======== 課題文 ========

ドラマ『カーニバル・ロウ』シーズン1あらすじ(ネタバレあり)

 Amazonオリジナルドラマ『カーニバル・ロウ』は、ファンタジーの世界を舞台にした刑事ドラマです。ファンタジーなので、最初は固有名詞が多くてちょっと大変だったのですが、ここで一部おさらいしておきましょう。

 

バーグ:物語の舞台となる国

ピックス:妖精。人間からは「クリッチ」という蔑称で呼ばれる。

フェイ:羽のある妖精

パック:角の生えた妖精

ダーカシャー:死体を生き返らせた怪物

カーニバル・ロウ:バーグの中で、ピックスが多く住む治安の悪い地区

 

 数年前に戦争があり、そのせいで人間たちは妖精を迫害しています。このバーグで、ピックスを狙った連続殺人事件が起きたため、刑事のファイロオーランド・ブルーム)が捜査を始めます。戦争中にファイロと付き合っていたのが、妖精のヴィネット(カーラ・デルヴィーニュ)です。

 

 捜査の結果ファイロは、事件の被害者の一人である歌手で妖精のアシュリンが母親で、人間で首相のアブサロムが父親だったことを明らかにします。アブサロムの妻のパイエティは、自分の息子のジョナを首相にしたくて、ファイロの正体を突き止めて殺すために一連の事件を起こしたのでした。

 

 パイエティが事件を起こすきっかけとなったのが、首相の隠し子の存在を教える手紙だったようですが、これが実は首相の政敵の娘のソフィが書いていました。かくして、ソフィの思う通りに事が運んだので、彼女はクリッチ迫害政策をさらに強力に推し進めていくことにします。

 

 一方で、人間のイモジェンとパックのアグレウスは徐々に惹かれあい、最終的に船でバーグから抜け出します。

 

 

 

ドラマ『カーニバル・ロウ』シーズン1感想(ネタバレあり)

Amazonイチ押し

 『カーニバル・ロウ』は、ほとんど予備知識なしで観始めたのですが、かなり大人向けのダークファンタジーでしたね。エログロ満載で。ダークな世界観は、まだシーズン1であるために少しこじんまりとしていますが、ちゃんと作りこまれています。

 

 人狼などのクリーチャーもいくつか出てくるのですが、CGはもう一歩という感じもしました。ドラマなので、それでも十分なクオリティだと言えるのですが、HBOの『ゲーム・オブ・スローンズ』や『ダーク・マテリアルズ』と比較すると、ちょっとね。そのことを制作陣も気に掛けていたからなのか、画面は全体的に暗めでした(画面が暗いとCG技術を誤魔化しやすいんです)。

 

 主演は、オーランド・ブルームカーラ・デルヴィーニュという2人で、Amazonがこのドラマに力を入れているのことが伝わってきます。オーランド・ブルームは、ロード・オブ・ザ・リング』や『パイレーツ・オブ・カリビアン』に出ていたので、ファンタジーの世界観との相性が良いですよね。

======== 提供データ ========

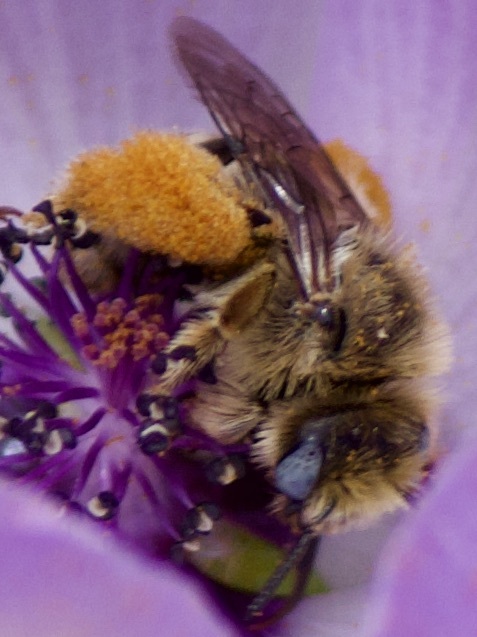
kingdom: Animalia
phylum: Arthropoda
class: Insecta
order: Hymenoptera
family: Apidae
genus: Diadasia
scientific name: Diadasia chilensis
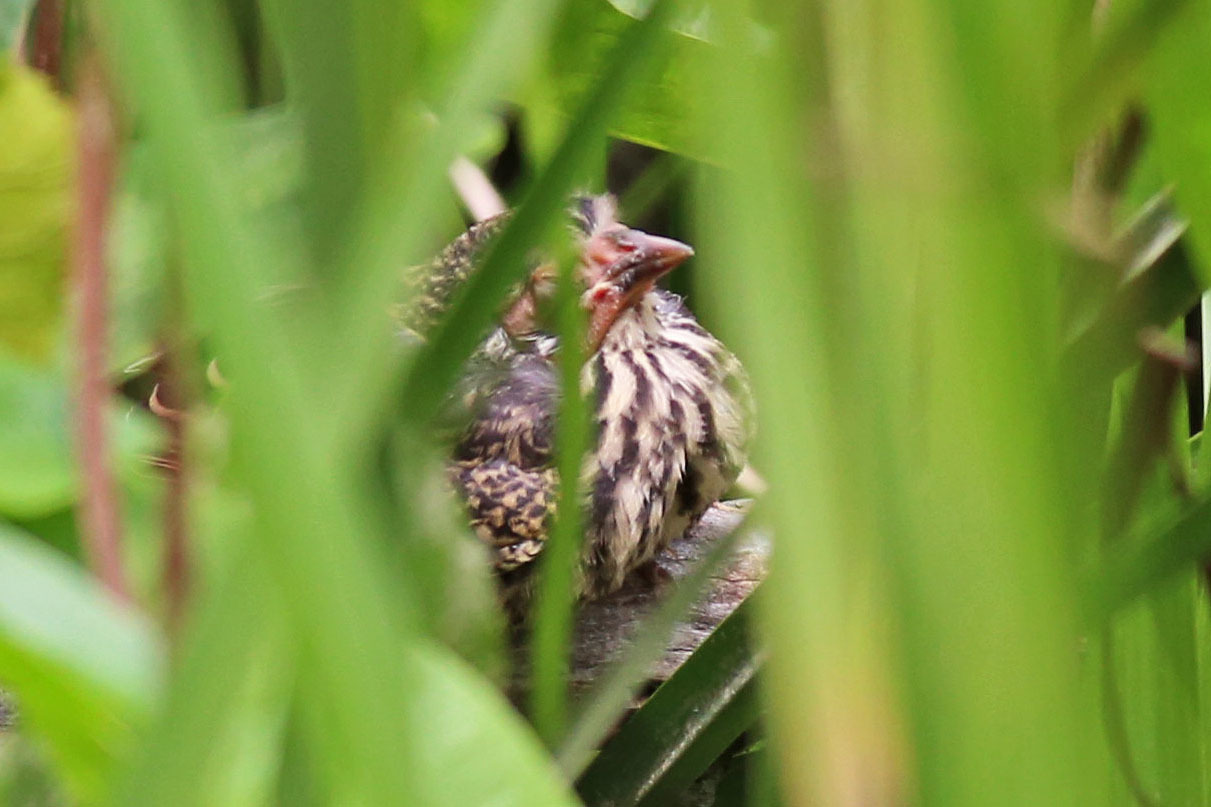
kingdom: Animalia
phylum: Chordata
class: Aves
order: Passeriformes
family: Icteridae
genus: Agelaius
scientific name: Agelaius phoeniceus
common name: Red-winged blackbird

========

作業指示 ::
『カーニバル・ロウ』の文章を、「一方で、人間のイモジェンとパ」で始まり「ちゃんと作りこまれています。」で終わるところまで、「バーグ」という呼び名を「この国」に改めて書き直しなさい。

解答例 ::
一方で、人間のイモジェンとパックのアグレウスは徐々に惹かれあい、最終的に船でこの国から抜け出します。

 

 

 

ドラマ『カーニバル・ロウ』シーズン1感想(ネタバレあり)

Amazonイチ押し

 『カーニバル・ロウ』は、ほとんど予備知識なしで観始めたのですが、かなり大人向けのダークファンタジーでしたね。エログロ満載で。ダークな世界観は、まだシーズン1であるために少しこじんまりとしていますが、ちゃんと作りこまれています。